What I want is a transaction in the sense of "these actions should all succeed or all fail, and any observer should only see the initial or final state, never any intermediate states produced by the actions". The lack of such a mechanism feature leads to a lot of bugs and security critical race conditions.
For example let's say I want to do rename /var/logs and create a new /var/logs that should be used from then on. Normally I would do something like 'mv /var/logs /var/logs.old && mkdir /var/logs' (or the equivalent in my language's API). But what if the first command succeeds and the second fails? What if somebody executes 'ln /etc /var/logs' after the execution of the first and before the execution of the second command?
> unix `find` can do that. It's also pretty ugly
for windows, Everything [1] is great. It builds and maintains an index of all filenames (and some file attributes) and searches as fast as you can type. Great for finding everything if you know any part of its filename. Such a capability is the norm for databases, but rare for file systems.
You could make a zfs clone of a given filesystem, do the operation to the clone and then promote the clone to be the master to effectively have this. If I understand correctly the promotion operation is atomic I don't think it would be possible to see an intermediate state.
This said you couldn't have multiple operations in flight at once for the same dataset.
I had started work on a FUSE file system which used MySQL as a backend for a file system.

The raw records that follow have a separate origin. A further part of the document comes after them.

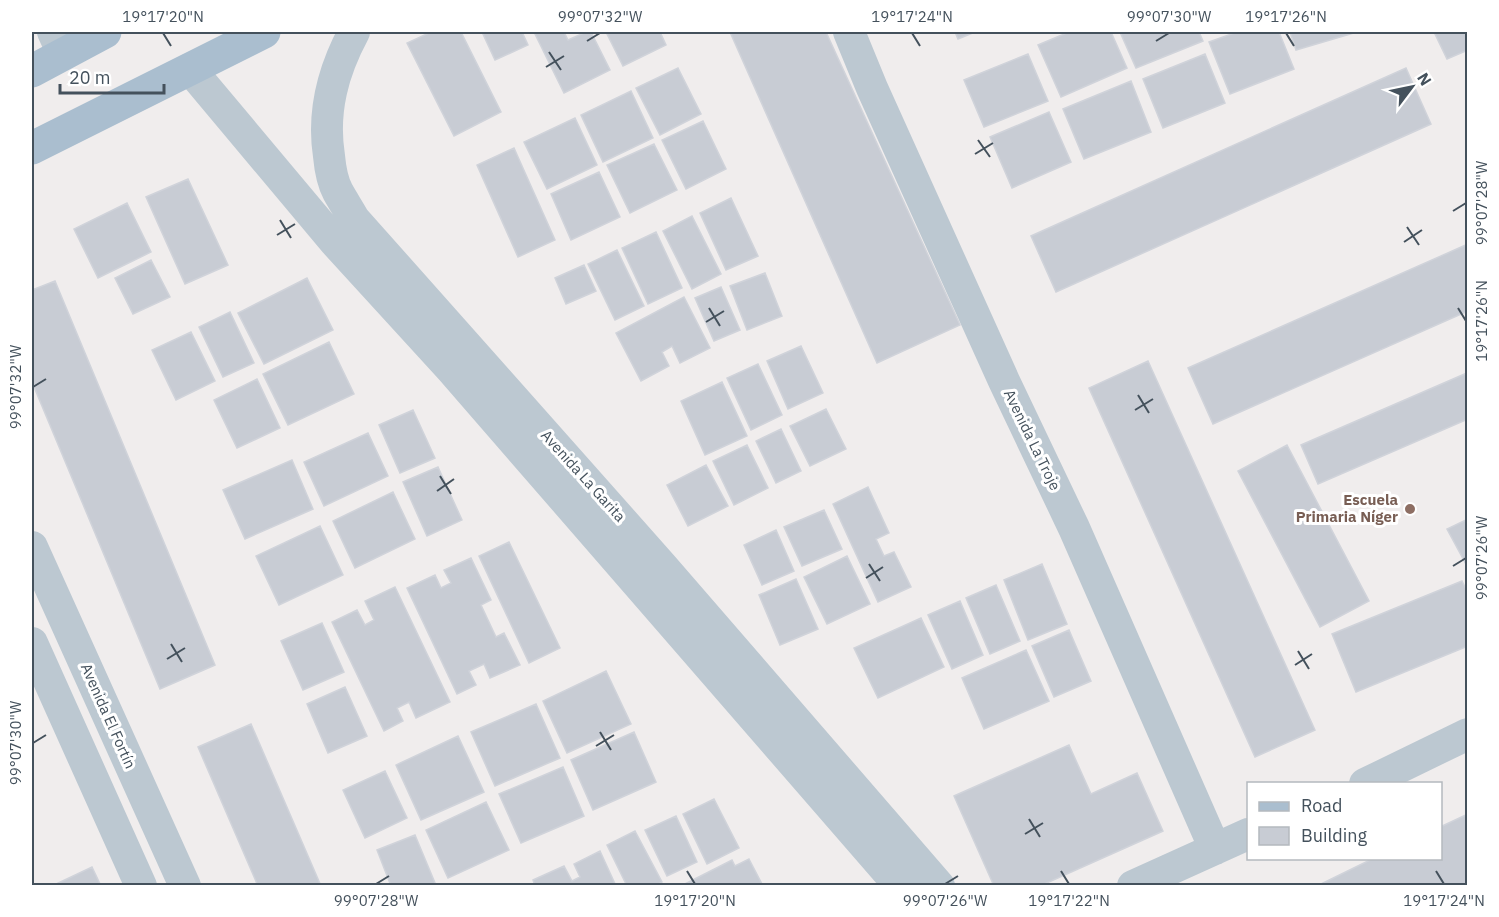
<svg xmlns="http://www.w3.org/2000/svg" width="1499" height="917" font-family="'IBM Plex Sans',sans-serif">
<rect width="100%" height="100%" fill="#f0eded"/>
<!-- building -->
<path fill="#c8ccd4" stroke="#d0d3da" stroke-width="1.5" d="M431,32H461L501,112L454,136L407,43Z
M482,32H522L528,45L495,60Z
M534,32H564L568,40L586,32H591L610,70L564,93Z
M606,32H660L666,45L623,66Z
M730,32H826L960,325L877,363Z
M955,32H975L958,39Z
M1069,32H1111L1127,68L1061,97L1038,45Z
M1120,32H1199L1203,41L1136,68Z
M1237,32H1279L1294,69L1230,94L1209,42Z
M1290,32H1357L1296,50Z
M1434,32H1468V50L1447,59Z
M1028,54L1048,101L984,127L964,80Z
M1205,54L1225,103L1163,128L1143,79Z
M678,68L701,114L660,135L636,88Z
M1406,68L1431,124L1056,292L1031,236Z
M1131,81L1151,132L1084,159L1063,109Z
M631,91L653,138L603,162L581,115Z
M1049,112L1071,162L1012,188L990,137Z
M575,118L597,165L547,189L524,142Z
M703,121L726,169L686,189L662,140Z
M654,144L677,190L630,213L607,165Z
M514,148L555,240L518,257L477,165Z
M599,172L620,217L571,240L551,194Z
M188,179L228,265L185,284L146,197Z
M731,198L758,256L726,270L700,213Z
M127,203L151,252L98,278L74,229Z
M692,216L721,274L692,289L663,231Z
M656,232L682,288L648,304L622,248Z
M1468,244V311L1213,424L1188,368Z
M617,250L644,306L615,320L588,264Z
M151,260L170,297L133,314L115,278Z
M584,265L596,291L566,304L555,278Z
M765,273L782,316L747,330L730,286Z
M307,278L333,330L264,364L238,313Z
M55,281L215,665L160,689L32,382V290Z
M721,287L740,330L714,341L695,298Z
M684,297L710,348L680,363L672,346L662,352L669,366L641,381L616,333Z
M230,312L254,363L223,377L199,327Z
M191,332L215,381L176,400L152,350Z
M329,342L354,394L288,425L263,374Z
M801,346L823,393L788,409L767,361Z
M1148,361L1315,730L1255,757L1089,388Z
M758,364L782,415L751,430L727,378Z
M1467,373L1468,419L1318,484L1301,445Z
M257,379L280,428L237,448L214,400Z
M722,382L747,436L705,455L681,401Z
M826,409L846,449L810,466L790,426Z
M413,410L435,458L400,473L379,425Z
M781,429L801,471L776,483L756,441Z
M368,433L388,476L324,506L304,462Z
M747,445L768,488L734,505L713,461Z
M1287,445L1369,601L1320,627L1238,471Z
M292,460L313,509L245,539L223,490Z
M706,465L728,506L688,526L667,485Z
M438,467L462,520L427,536L403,482Z
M868,487L889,533L876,539L884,556L894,552L911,587L878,602L833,504Z
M393,492L415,539L355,568L333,521Z
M824,510L842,549L802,566L784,527Z
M1468,519V568L1447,529Z
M320,526L343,575L279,605L256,556Z
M776,530L794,571L762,585L744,545Z
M509,542L560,648L529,663L479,556Z
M847,556L870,604L827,624L804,577Z
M471,558L491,600L481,605L496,637L504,633L520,665L490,678L484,664L469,671L476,685L457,694L407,588L435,575L441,588L451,583L444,570Z
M1042,564L1067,624L1028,640L1004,580Z
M796,579L818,629L780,645L759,595Z
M1462,581L1468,593V646L1356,692L1332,634Z
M996,585L1020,641L990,654L966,598Z
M395,587L450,702L416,718L409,702L397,708L403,721L384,731L332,622L357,610L365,625L374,620L365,601Z
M960,601L983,655L952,669L928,615Z
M921,618L944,667L878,698L854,648Z
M322,623L344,672L303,690L281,641Z
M1069,630L1091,681L1054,697L1032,646Z
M1026,650L1049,701L984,729L962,678Z
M606,671L631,724L567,753L543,701Z
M345,687L367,736L328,753L307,704Z
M536,704L560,758L495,786L471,732Z
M251,724L321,886H258L198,747Z
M634,732L656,782L593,810L571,760Z
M458,736L484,792L421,820L396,765Z
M1069,745L1091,794L1137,773L1163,831L1040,886H994L954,796Z
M563,767L584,816L521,843L499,794Z
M385,771L407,818L365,838L343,790Z
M714,799L739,848L707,864L683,814Z
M486,802L509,850L448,878L426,830Z
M1468,814V886H1317L1374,858H1440V827Z
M676,816L697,862L667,876L645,830Z
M635,831L662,882L655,886H627L607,845Z
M415,835L435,883L429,886H391L377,850Z
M600,851L616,886H535L533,880L564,866L572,881L580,877L574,864Z
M749,859L763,886H681L732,860L735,866Z
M92,867L101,886H52Z"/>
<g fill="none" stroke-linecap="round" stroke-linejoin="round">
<!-- minor -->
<path stroke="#bcc8d1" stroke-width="32" d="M53,32L63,54
M354,32C333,71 322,111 329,156C330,167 332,181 338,192C343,201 349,210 354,219L663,567L939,886
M849,32L872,88L1004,381L1074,528L1215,849
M190,69L335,242L452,370L900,886
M32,547L185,886
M32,643L141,886
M1365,784L1468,734
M1133,886L1248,834"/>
<!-- primary -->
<path stroke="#aabecf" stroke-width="33" d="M32,71L105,32
M32,148L264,32"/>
</g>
<!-- ticks -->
<path fill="none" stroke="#44515c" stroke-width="2" d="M163,33L171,46M912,33L920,46M1286,33L1294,46M587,41L600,33M1156,41L1169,33M549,52L561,70M546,67L564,56M978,140L990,157M975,154L993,143M1453,211L1466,203M280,220L291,238M1407,227L1419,245M277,235L295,224M1404,242L1422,230M709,308L720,326M1458,308L1466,321M706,322L724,311M33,387L46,379M1138,395L1149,413M1135,410L1153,399M440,476L451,494M437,491L454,479M869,564L880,581M1453,566L1466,558M866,578L883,567M171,644L182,662M1298,651L1309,669M167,659L185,648M1295,665L1312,654M600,732L611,750M33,743L46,735M596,746L614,735M1029,819L1040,837M1025,834L1043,823M687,871L695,884M1061,871L1069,884M1436,871L1444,884M376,884L389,876M945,884L958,876"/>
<!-- markers -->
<circle fill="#8d6e63" stroke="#fff" stroke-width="2" cx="1410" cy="509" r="6"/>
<g text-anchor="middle" stroke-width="6" stroke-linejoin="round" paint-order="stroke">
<!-- street labels -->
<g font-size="15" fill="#44515c" stroke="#fff">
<text transform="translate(1032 440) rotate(64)" y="5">Avenida La Troje</text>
<text transform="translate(583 476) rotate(48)" y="5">Avenida La Garita</text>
<text transform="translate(108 716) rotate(66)" y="5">Avenida El Fortín</text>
</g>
<!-- education labels -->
<g font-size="15" font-weight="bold" fill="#785e54" stroke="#fff" text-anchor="end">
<text x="1398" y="505">Escuela<tspan x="1398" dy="17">Primaria Níger</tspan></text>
</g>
</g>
<!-- border -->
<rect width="1499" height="917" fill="none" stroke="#ffffff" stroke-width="66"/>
<!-- legend -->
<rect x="1247" y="782" width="195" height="78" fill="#ffffff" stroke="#b4b9be" stroke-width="1.5"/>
<rect x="1259" y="802" width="30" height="9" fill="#aabecf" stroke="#b4b9be" stroke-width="1.5"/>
<text x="1301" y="812" font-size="18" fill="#44515c">Road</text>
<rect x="1259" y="827" width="30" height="18" fill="#c8ccd4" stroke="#b4b9be" stroke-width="1.5"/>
<text x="1301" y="842" font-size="18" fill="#44515c">Building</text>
<!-- north arrow -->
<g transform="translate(1412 87) rotate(58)" stroke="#ffffff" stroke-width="4.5" paint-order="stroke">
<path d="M0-4.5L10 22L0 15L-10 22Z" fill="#44515c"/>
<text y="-9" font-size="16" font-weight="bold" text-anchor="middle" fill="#44515c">N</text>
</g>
<!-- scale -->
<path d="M60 84v9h104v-9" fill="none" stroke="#44515c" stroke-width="3"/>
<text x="69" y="84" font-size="18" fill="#44515c" stroke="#ffffff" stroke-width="4.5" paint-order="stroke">20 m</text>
<rect x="33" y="33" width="1433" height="851" fill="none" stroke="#44515c" stroke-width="2"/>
<g font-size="15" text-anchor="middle" fill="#44515c">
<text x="163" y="22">19°17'20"N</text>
<text x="600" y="22">99°07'32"W</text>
<text x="912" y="22">19°17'24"N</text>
<text x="1169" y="22">99°07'30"W</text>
<text x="1286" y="22">19°17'26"N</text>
<text transform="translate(1482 203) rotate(-90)" y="5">99°07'28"W</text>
<text transform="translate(1482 321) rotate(-90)" y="5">19°17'26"N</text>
<text transform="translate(16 387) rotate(-90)" y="5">99°07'32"W</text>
<text transform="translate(1482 558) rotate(-90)" y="5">99°07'26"W</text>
<text transform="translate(16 743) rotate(-90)" y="5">99°07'30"W</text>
<text x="376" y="906">99°07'28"W</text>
<text x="695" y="906">19°17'20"N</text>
<text x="945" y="906">99°07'26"W</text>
<text x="1069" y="906">19°17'22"N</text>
<text x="1444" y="906">19°17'24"N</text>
</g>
</svg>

I opted for MySQL because it offered a few features over SQLite which was desirable to me at the time but it would have been trivially easy for me to switch DB engines to SQLite (particular as I do have a fair amount of experience embedding SQLite into applications already)
Sadly time commitments got in the way so I’d only gotten as far as building the read interfaces (in effect it only got as far as being a read only file system).
From the README of this specific project, it's clear that the line between where the language ends and the OS starts is blurred.
If an OS is an exclusive environment for a single language, then that language's abstractions for handling data could be pushed much deeper than we're used to.